### ACTIVITY LIST
A) Which people does the article on Beaverton's resolution for Afghan refugees quote directly? List them all.
B) Answer these questions from the article on Beaverton's resolution for Afghan refugees, one per line:
(i) On what day and date did city leaders pass the resolution?
(ii) According to U.S. Census Bureau data, what share of Beaverton residents was born in another country?
(iii) In what year was Lacey Beaty elected mayor?
C) Carry on the article about Beaverton's resolution for Afghan refugees from its final sentence.

### TEXT BLOCK
COURTESY: CITY OF BEAVERTON - A downtown Beaverton street

Beaverton has officially rolled out the welcome mat for Afghan refugees who make their way to Oregon.

COURTESY - Nadia Hasan

City leaders unanimously passed the resolution, introduced by Mayor Lacey Beaty, on Tuesday, Aug. 24. It declares there is a home in Beaverton for refugees of the war in Afghanistan and that the city will support the resettlement of refugees who hold a Special Immigrant Visa.

As a combat veteran married to someone who has spent immense time in Afghanistan, Beaty said she is especially invested in doing everything in her power to aid refugees.

"The situation in Afghanistan is personal for me because my husband served with an Afghan interpreter who is currently in danger," said Mayor Lacey Beaty. "I'm grateful to the council for joining me in this resolution."

PMG PHOTO: JAIME VALDEZ - Beaverton Mayor Lacey Beaty was elected in 2020.

Other councilors echoed this sentiment.

"Having worked with refugee families in the past, I am proud of our council for taking a stand to declare Beaverton as a sanctuary for refugees from Afghanistan," said Councilor Nadia Hasan.

Councilor Marc San Soucie stated he believes Beaverton is a city that welcomes people "from all over the world." More than one in five Beaverton residents was born in another country, according to U.S. Census Bureau data.

"That includes immigrants, DACA Dreamers, and refugees from many war-torn and impoverished regions of the world. Now Afghanistan is in crisis, and I strongly support any assistance Beaverton can offer to help resettle refugees from Afghanistan in our great city," he said.

Beaty has already stepped in to help families in veterans connect with whatever resources they need to ensure the safety of refugees.

### DATA EXTRACTS
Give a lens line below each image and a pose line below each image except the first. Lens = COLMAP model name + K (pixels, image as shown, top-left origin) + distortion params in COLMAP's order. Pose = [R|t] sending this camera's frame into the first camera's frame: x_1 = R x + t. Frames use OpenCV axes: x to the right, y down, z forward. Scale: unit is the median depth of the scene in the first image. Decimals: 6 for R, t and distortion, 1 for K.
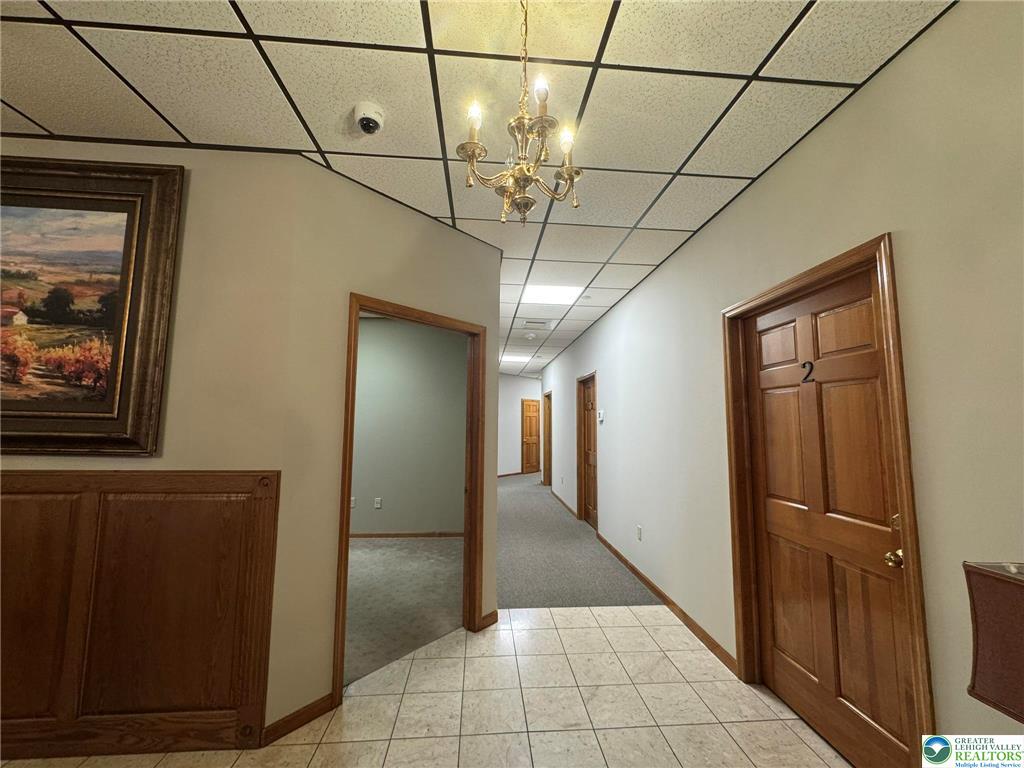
...
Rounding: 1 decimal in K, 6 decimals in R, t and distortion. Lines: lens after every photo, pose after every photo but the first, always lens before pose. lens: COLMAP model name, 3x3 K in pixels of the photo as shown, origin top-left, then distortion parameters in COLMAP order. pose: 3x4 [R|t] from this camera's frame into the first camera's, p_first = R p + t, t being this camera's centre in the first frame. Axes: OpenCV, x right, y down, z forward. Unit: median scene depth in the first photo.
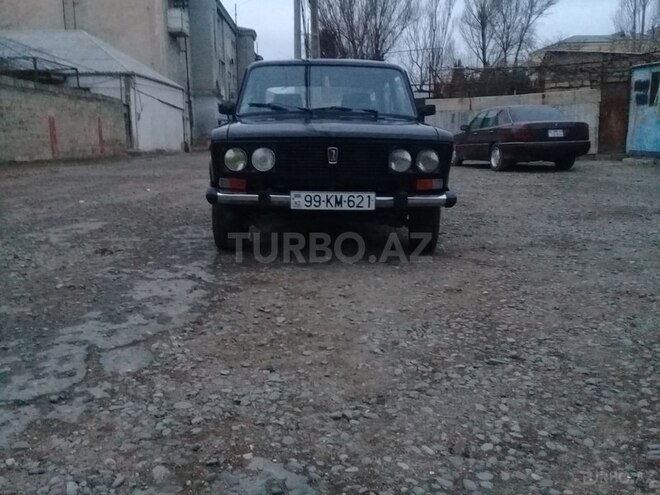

### PER-TASK OUTPUTS
A) Mayor Lacey Beaty, Councilor Nadia Hasan, Councilor Marc San Soucie

B)
(i) Tuesday, Aug. 24
(ii) More than one in five
(iii) 2020

C)
"A lot of (Afghan) families here in Beaverton are worried about their families in Afghanistan and feel like they have a good case to get them here, but they don't know where to start," Beaty told Pamplin Media Group in an earlier interview. She said she's been working with Oregon's congressional delegation and connecting families with their federal representatives, "because I think we overestimate people's ability to navigate government or know the difference between what a mayor does and what a senator does."

Like Beaty and the rest of Beaverton City Council, other Oregon leaders have signaled their readiness to welcome refugees.

Earlier this month, Gov. Kate Brown urged President Joe Biden to lift the refugee admission cap to allow more of them into the U.S.

"In Oregon, we welcome refugees from around the world, recognizing that resettlement is a lifeline our country provides for survivors of violence and oppression," Brown wrote in a statement on Wednesday, Aug. 18. "We all thrive when we accept refugees into our communities. We benefit from the diversity of thought, opinion, and culture that refugee families bring."

Oregon has welcomed more than 75,000 refugees from all over the world since 1975, according to state officials.

"These communities are a vital part of the fabric of Oregon's history, culture, and economy," Brown said.